◆ **Action item**: Print the listing below exactly.

◆ **Information given**:
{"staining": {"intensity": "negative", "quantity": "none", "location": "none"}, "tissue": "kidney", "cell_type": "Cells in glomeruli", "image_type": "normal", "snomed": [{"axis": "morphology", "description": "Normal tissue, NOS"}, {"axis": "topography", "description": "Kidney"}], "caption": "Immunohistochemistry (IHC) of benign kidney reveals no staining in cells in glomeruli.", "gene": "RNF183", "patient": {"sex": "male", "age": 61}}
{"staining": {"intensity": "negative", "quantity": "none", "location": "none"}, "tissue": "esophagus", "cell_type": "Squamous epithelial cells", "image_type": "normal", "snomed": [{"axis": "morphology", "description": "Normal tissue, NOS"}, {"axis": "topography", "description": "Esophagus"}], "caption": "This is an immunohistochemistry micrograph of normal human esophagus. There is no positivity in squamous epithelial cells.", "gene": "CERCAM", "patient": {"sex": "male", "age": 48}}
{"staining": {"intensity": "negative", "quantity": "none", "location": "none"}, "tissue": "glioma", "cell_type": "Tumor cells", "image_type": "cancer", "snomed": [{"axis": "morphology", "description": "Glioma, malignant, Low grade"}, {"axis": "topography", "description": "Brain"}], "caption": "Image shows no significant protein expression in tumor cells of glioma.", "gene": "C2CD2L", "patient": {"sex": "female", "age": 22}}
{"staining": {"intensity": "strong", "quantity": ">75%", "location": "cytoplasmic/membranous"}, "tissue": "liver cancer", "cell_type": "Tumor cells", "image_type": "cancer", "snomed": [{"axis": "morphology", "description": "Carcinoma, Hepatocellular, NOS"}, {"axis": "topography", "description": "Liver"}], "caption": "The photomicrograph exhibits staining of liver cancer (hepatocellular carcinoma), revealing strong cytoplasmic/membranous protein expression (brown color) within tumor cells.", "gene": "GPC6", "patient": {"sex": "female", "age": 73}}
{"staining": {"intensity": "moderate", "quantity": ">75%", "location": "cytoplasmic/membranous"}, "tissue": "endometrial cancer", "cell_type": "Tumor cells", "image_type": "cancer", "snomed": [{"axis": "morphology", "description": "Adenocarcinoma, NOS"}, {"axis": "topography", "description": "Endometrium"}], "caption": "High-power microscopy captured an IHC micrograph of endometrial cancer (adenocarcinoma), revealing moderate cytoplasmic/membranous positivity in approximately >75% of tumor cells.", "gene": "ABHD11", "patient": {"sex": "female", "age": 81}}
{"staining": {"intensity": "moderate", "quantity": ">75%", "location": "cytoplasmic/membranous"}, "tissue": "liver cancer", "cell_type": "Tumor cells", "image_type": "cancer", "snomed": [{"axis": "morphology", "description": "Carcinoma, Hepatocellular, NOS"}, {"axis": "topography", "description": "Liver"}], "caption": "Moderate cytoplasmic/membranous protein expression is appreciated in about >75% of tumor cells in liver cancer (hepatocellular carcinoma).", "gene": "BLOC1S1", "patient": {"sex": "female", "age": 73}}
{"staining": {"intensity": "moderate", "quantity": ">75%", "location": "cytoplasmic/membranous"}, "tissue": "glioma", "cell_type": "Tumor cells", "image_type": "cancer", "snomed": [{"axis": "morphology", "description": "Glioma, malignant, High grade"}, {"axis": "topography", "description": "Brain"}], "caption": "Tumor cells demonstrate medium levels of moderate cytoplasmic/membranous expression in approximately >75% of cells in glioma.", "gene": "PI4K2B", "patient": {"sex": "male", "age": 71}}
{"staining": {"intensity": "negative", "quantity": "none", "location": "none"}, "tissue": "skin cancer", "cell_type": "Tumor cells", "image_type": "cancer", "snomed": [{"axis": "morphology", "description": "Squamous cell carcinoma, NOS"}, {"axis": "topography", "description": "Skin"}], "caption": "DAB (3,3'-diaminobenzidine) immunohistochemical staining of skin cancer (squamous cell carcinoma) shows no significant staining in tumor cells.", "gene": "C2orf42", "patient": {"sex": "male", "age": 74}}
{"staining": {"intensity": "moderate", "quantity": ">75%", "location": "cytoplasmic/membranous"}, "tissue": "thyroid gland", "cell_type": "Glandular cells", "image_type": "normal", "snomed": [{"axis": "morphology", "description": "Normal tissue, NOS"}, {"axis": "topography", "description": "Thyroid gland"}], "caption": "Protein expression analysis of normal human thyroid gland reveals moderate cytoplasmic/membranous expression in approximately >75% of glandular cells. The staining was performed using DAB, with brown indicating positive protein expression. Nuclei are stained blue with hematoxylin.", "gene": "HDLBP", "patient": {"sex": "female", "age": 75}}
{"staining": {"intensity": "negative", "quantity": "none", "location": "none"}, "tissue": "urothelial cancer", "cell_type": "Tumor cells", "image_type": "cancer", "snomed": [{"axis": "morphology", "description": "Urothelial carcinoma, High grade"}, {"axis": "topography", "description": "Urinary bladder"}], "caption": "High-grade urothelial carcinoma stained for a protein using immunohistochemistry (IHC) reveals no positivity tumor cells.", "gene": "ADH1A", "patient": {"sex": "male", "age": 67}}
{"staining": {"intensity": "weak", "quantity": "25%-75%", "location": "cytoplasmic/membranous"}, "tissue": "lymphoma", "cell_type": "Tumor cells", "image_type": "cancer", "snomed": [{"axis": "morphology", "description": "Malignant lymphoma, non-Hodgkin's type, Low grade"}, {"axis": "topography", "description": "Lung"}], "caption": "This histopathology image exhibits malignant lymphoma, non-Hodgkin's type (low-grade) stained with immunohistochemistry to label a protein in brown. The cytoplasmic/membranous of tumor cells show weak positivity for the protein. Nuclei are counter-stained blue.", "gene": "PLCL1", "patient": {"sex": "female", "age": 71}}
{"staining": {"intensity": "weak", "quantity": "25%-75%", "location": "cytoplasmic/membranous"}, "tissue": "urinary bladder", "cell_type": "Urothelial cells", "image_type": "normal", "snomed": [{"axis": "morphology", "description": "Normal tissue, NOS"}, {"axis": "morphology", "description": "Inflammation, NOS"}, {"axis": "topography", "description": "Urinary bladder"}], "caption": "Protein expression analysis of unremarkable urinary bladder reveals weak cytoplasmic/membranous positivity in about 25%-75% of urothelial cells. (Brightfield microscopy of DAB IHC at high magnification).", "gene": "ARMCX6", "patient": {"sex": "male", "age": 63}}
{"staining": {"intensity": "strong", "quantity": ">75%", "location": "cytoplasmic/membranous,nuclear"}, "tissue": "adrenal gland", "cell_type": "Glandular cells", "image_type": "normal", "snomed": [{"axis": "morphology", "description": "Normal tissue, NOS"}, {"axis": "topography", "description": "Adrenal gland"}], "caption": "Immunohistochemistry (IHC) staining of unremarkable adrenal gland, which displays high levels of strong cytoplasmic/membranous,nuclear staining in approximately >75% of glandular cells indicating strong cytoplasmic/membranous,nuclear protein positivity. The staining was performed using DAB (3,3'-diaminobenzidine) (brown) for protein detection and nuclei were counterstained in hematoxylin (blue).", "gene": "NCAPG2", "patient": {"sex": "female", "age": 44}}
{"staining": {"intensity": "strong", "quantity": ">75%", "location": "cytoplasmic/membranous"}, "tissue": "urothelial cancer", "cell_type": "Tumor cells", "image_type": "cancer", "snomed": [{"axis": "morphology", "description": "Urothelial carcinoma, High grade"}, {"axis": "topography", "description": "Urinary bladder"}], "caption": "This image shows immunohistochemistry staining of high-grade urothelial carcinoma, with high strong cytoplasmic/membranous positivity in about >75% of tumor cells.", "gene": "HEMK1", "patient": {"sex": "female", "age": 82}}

◆ **Response to the task**:
{"staining": {"intensity": "negative", "quantity": "none", "location": "none"}, "tissue": "kidney", "cell_type": "Cells in glomeruli", "image_type": "normal", "snomed": [{"axis": "morphology", "description": "Normal tissue, NOS"}, {"axis": "topography", "description": "Kidney"}], "caption": "Immunohistochemistry (IHC) of benign kidney reveals no staining in cells in glomeruli.", "gene": "RNF183", "patient": {"sex": "male", "age": 61}}
{"staining": {"intensity": "negative", "quantity": "none", "location": "none"}, "tissue": "esophagus", "cell_type": "Squamous epithelial cells", "image_type": "normal", "snomed": [{"axis": "morphology", "description": "Normal tissue, NOS"}, {"axis": "topography", "description": "Esophagus"}], "caption": "This is an immunohistochemistry micrograph of normal human esophagus. There is no positivity in squamous epithelial cells.", "gene": "CERCAM", "patient": {"sex": "male", "age": 48}}
{"staining": {"intensity": "negative", "quantity": "none", "location": "none"}, "tissue": "glioma", "cell_type": "Tumor cells", "image_type": "cancer", "snomed": [{"axis": "morphology", "description": "Glioma, malignant, Low grade"}, {"axis": "topography", "description": "Brain"}], "caption": "Image shows no significant protein expression in tumor cells of glioma.", "gene": "C2CD2L", "patient": {"sex": "female", "age": 22}}
{"staining": {"intensity": "strong", "quantity": ">75%", "location": "cytoplasmic/membranous"}, "tissue": "liver cancer", "cell_type": "Tumor cells", "image_type": "cancer", "snomed": [{"axis": "morphology", "description": "Carcinoma, Hepatocellular, NOS"}, {"axis": "topography", "description": "Liver"}], "caption": "The photomicrograph exhibits staining of liver cancer (hepatocellular carcinoma), revealing strong cytoplasmic/membranous protein expression (brown color) within tumor cells.", "gene": "GPC6", "patient": {"sex": "female", "age": 73}}
{"staining": {"intensity": "moderate", "quantity": ">75%", "location": "cytoplasmic/membranous"}, "tissue": "endometrial cancer", "cell_type": "Tumor cells", "image_type": "cancer", "snomed": [{"axis": "morphology", "description": "Adenocarcinoma, NOS"}, {"axis": "topography", "description": "Endometrium"}], "caption": "High-power microscopy captured an IHC micrograph of endometrial cancer (adenocarcinoma), revealing moderate cytoplasmic/membranous positivity in approximately >75% of tumor cells.", "gene": "ABHD11", "patient": {"sex": "female", "age": 81}}
{"staining": {"intensity": "moderate", "quantity": ">75%", "location": "cytoplasmic/membranous"}, "tissue": "liver cancer", "cell_type": "Tumor cells", "image_type": "cancer", "snomed": [{"axis": "morphology", "description": "Carcinoma, Hepatocellular, NOS"}, {"axis": "topography", "description": "Liver"}], "caption": "Moderate cytoplasmic/membranous protein expression is appreciated in about >75% of tumor cells in liver cancer (hepatocellular carcinoma).", "gene": "BLOC1S1", "patient": {"sex": "female", "age": 73}}
{"staining": {"intensity": "moderate", "quantity": ">75%", "location": "cytoplasmic/membranous"}, "tissue": "glioma", "cell_type": "Tumor cells", "image_type": "cancer", "snomed": [{"axis": "morphology", "description": "Glioma, malignant, High grade"}, {"axis": "topography", "description": "Brain"}], "caption": "Tumor cells demonstrate medium levels of moderate cytoplasmic/membranous expression in approximately >75% of cells in glioma.", "gene": "PI4K2B", "patient": {"sex": "male", "age": 71}}
{"staining": {"intensity": "negative", "quantity": "none", "location": "none"}, "tissue": "skin cancer", "cell_type": "Tumor cells", "image_type": "cancer", "snomed": [{"axis": "morphology", "description": "Squamous cell carcinoma, NOS"}, {"axis": "topography", "description": "Skin"}], "caption": "DAB (3,3'-diaminobenzidine) immunohistochemical staining of skin cancer (squamous cell carcinoma) shows no significant staining in tumor cells.", "gene": "C2orf42", "patient": {"sex": "male", "age": 74}}
{"staining": {"intensity": "moderate", "quantity": ">75%", "location": "cytoplasmic/membranous"}, "tissue": "thyroid gland", "cell_type": "Glandular cells", "image_type": "normal", "snomed": [{"axis": "morphology", "description": "Normal tissue, NOS"}, {"axis": "topography", "description": "Thyroid gland"}], "caption": "Protein expression analysis of normal human thyroid gland reveals moderate cytoplasmic/membranous expression in approximately >75% of glandular cells. The staining was performed using DAB, with brown indicating positive protein expression. Nuclei are stained blue with hematoxylin.", "gene": "HDLBP", "patient": {"sex": "female", "age": 75}}
{"staining": {"intensity": "negative", "quantity": "none", "location": "none"}, "tissue": "urothelial cancer", "cell_type": "Tumor cells", "image_type": "cancer", "snomed": [{"axis": "morphology", "description": "Urothelial carcinoma, High grade"}, {"axis": "topography", "description": "Urinary bladder"}], "caption": "High-grade urothelial carcinoma stained for a protein using immunohistochemistry (IHC) reveals no positivity tumor cells.", "gene": "ADH1A", "patient": {"sex": "male", "age": 67}}
{"staining": {"intensity": "weak", "quantity": "25%-75%", "location": "cytoplasmic/membranous"}, "tissue": "lymphoma", "cell_type": "Tumor cells", "image_type": "cancer", "snomed": [{"axis": "morphology", "description": "Malignant lymphoma, non-Hodgkin's type, Low grade"}, {"axis": "topography", "description": "Lung"}], "caption": "This histopathology image exhibits malignant lymphoma, non-Hodgkin's type (low-grade) stained with immunohistochemistry to label a protein in brown. The cytoplasmic/membranous of tumor cells show weak positivity for the protein. Nuclei are counter-stained blue.", "gene": "PLCL1", "patient": {"sex": "female", "age": 71}}
{"staining": {"intensity": "weak", "quantity": "25%-75%", "location": "cytoplasmic/membranous"}, "tissue": "urinary bladder", "cell_type": "Urothelial cells", "image_type": "normal", "snomed": [{"axis": "morphology", "description": "Normal tissue, NOS"}, {"axis": "morphology", "description": "Inflammation, NOS"}, {"axis": "topography", "description": "Urinary bladder"}], "caption": "Protein expression analysis of unremarkable urinary bladder reveals weak cytoplasmic/membranous positivity in about 25%-75% of urothelial cells. (Brightfield microscopy of DAB IHC at high magnification).", "gene": "ARMCX6", "patient": {"sex": "male", "age": 63}}
{"staining": {"intensity": "strong", "quantity": ">75%", "location": "cytoplasmic/membranous,nuclear"}, "tissue": "adrenal gland", "cell_type": "Glandular cells", "image_type": "normal", "snomed": [{"axis": "morphology", "description": "Normal tissue, NOS"}, {"axis": "topography", "description": "Adrenal gland"}], "caption": "Immunohistochemistry (IHC) staining of unremarkable adrenal gland, which displays high levels of strong cytoplasmic/membranous,nuclear staining in approximately >75% of glandular cells indicating strong cytoplasmic/membranous,nuclear protein positivity. The staining was performed using DAB (3,3'-diaminobenzidine) (brown) for protein detection and nuclei were counterstained in hematoxylin (blue).", "gene": "NCAPG2", "patient": {"sex": "female", "age": 44}}
{"staining": {"intensity": "strong", "quantity": ">75%", "location": "cytoplasmic/membranous"}, "tissue": "urothelial cancer", "cell_type": "Tumor cells", "image_type": "cancer", "snomed": [{"axis": "morphology", "description": "Urothelial carcinoma, High grade"}, {"axis": "topography", "description": "Urinary bladder"}], "caption": "This image shows immunohistochemistry staining of high-grade urothelial carcinoma, with high strong cytoplasmic/membranous positivity in about >75% of tumor cells.", "gene": "HEMK1", "patient": {"sex": "female", "age": 82}}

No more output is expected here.